Describe Alpha 1- antitrypsin

Answer 63

inhibits neutrophil elastase, preventing emphysema | no inhibitor, lungs rot rapidly

Question 64

Summarise the effects of smoking

Answer 64

 Smoking BLOCKS proliferation and differentiation of T2 into T1 cells. It also blocks communication of T2 cells to fibroblasts.  Macrophage and neutrophil numbers increase up to 10-fold. o Macrophage: Neutrophil ratio = 70:30 but REVERSES in COPD (in UPPER airways). o Secrete proteases, metalloproteinases (e.g.
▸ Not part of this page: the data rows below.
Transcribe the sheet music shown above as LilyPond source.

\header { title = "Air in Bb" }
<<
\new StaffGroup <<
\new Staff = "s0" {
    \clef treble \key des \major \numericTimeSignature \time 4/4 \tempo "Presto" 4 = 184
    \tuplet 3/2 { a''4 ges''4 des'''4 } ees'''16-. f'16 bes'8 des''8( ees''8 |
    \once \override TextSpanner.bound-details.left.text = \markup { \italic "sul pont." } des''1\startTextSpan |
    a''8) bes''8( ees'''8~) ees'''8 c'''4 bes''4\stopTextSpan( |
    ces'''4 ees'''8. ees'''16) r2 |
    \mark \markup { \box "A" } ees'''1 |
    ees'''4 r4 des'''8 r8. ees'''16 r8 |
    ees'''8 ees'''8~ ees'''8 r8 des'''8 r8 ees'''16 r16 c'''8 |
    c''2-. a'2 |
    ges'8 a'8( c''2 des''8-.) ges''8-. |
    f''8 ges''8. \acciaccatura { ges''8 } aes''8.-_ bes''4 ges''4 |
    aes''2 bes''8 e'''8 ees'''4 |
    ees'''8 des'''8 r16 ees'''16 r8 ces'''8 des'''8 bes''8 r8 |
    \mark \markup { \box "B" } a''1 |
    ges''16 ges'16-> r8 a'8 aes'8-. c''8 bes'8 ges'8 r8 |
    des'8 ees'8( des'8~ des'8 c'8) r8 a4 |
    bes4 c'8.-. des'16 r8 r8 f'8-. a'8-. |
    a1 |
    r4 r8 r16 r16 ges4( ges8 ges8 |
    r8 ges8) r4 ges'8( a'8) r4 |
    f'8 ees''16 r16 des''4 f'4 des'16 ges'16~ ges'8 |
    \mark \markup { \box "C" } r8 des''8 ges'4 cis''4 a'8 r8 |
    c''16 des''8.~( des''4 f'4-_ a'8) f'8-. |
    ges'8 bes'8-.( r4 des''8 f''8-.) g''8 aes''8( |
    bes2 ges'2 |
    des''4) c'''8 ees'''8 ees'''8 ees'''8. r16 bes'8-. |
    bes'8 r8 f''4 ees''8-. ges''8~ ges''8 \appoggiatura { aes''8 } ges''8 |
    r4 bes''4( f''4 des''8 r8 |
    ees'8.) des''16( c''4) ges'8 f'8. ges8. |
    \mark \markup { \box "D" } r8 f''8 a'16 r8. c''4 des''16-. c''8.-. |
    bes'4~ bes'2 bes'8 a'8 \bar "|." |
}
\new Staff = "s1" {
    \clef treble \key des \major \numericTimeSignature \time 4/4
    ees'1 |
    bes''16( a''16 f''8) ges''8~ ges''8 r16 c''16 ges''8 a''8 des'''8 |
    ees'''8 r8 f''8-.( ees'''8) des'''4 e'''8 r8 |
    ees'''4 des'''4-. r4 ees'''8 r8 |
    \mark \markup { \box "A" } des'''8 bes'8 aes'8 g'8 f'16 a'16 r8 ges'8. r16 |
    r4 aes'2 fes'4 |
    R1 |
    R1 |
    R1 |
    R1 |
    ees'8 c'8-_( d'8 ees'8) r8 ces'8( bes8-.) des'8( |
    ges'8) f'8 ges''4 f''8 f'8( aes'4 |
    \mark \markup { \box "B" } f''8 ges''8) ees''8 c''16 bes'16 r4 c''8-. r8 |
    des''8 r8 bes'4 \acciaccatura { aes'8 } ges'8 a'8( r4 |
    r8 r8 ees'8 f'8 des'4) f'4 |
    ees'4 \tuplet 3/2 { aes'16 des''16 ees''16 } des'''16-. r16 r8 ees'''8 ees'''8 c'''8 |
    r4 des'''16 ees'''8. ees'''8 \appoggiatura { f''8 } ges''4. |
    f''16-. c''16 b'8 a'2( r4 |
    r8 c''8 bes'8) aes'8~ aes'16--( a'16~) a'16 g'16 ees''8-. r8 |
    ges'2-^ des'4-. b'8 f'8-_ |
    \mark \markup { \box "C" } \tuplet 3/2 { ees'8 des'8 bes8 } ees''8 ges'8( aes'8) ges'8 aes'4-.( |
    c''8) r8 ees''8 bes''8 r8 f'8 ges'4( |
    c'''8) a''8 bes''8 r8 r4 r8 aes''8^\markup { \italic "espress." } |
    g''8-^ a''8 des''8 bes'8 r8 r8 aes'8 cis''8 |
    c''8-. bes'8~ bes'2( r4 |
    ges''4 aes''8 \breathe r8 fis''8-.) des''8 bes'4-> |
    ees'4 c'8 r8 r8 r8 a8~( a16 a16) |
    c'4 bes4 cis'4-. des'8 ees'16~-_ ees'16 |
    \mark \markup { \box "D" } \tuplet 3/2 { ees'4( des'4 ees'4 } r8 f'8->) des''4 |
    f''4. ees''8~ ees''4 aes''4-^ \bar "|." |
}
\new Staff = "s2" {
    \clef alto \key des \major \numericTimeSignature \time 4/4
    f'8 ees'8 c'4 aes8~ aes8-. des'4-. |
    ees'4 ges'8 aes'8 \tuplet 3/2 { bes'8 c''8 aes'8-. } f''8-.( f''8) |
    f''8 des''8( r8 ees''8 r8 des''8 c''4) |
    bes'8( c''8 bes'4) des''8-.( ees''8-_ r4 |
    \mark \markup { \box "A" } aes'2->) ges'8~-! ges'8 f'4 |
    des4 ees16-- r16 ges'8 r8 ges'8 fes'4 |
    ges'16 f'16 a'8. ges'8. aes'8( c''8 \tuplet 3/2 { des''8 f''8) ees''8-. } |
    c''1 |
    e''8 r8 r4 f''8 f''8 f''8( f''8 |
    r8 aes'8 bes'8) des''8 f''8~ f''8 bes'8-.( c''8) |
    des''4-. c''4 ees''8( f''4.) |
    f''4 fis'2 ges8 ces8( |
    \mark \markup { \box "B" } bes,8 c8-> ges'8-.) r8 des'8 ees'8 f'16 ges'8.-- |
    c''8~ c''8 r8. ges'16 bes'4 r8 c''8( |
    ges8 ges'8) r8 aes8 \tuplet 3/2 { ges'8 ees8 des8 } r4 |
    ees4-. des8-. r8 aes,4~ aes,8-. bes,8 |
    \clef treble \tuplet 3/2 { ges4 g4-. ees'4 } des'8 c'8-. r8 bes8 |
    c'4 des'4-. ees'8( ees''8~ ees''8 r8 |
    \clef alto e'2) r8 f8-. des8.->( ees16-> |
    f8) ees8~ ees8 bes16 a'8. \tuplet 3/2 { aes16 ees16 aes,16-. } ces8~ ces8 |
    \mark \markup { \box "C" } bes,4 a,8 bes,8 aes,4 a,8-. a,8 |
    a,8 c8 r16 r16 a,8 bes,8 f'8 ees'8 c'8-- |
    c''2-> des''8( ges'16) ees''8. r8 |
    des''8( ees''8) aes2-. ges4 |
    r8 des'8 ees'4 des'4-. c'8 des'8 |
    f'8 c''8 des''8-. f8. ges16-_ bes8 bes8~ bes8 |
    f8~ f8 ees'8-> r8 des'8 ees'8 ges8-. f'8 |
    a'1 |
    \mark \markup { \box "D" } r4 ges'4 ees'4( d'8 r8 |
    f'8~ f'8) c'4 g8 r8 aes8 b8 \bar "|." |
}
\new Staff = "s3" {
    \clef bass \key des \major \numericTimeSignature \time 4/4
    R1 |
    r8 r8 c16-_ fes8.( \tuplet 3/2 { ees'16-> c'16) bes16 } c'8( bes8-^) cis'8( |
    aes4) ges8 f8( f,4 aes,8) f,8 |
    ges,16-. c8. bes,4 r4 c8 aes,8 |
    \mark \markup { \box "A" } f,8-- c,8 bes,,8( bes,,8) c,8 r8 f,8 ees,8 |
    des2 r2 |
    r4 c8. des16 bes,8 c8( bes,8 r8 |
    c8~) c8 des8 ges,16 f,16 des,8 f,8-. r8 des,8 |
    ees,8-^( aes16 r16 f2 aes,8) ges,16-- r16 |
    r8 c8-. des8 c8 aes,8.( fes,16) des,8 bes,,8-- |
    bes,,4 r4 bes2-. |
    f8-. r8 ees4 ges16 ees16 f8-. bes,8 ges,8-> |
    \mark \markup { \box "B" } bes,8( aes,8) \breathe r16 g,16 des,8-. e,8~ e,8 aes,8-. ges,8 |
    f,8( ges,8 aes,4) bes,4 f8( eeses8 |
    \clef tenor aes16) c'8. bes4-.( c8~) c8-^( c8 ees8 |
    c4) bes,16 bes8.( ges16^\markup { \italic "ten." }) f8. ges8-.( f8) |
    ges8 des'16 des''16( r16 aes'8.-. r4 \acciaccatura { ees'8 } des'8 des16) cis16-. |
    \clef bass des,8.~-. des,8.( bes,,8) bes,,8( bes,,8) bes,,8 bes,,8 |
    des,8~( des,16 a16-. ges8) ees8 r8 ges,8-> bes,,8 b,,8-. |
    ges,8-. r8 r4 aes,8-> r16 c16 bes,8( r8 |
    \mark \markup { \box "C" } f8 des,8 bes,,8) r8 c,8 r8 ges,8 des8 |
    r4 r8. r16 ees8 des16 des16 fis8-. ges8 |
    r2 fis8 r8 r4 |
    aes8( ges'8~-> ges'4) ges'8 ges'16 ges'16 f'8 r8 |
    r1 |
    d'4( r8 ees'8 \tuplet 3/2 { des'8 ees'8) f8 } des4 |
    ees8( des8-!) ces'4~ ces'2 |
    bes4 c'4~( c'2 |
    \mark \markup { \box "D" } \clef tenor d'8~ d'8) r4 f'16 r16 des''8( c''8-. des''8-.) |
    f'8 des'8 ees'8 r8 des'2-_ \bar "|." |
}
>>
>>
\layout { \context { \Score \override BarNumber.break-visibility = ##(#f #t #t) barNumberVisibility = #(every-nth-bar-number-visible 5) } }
MMP9)  alveolar inflammation. o Secrete anti-microbial oxidants and mediators such as growth factors.  Smoking contains pro-carcinogens which get inadvertently activated by phase 1 enzymes from Clara cells. o Normally, phase 2 enzymes can metabolise these pro-carcinogens but they may be inactivated by smoking.

Question 65

Summarise alveolar macrophages

Answer 65

 Form ~70% of phagocytic cells in the lungs.  Increase 5-10 fold in a smoker’s lungs.  Secretes chemokines for chemotaxis of inflammatory/immune cells.  Secrete proteases to digest foreign bacteria.  Secrete oxidants and anti-oxidants.

Question 66

Summarise neutrophils

Answer 66

 Form ~5% of phagocytic cells in the lungs.  Increase 5-10 fold in smoker’s lungs and proportionally (up to 30% of phagocytic cells).  Higher proportion in conducting/large airways.  Stores high levels of potent proteases.  Releases very potent oxidative molecules such as hydroxyl anions during activation.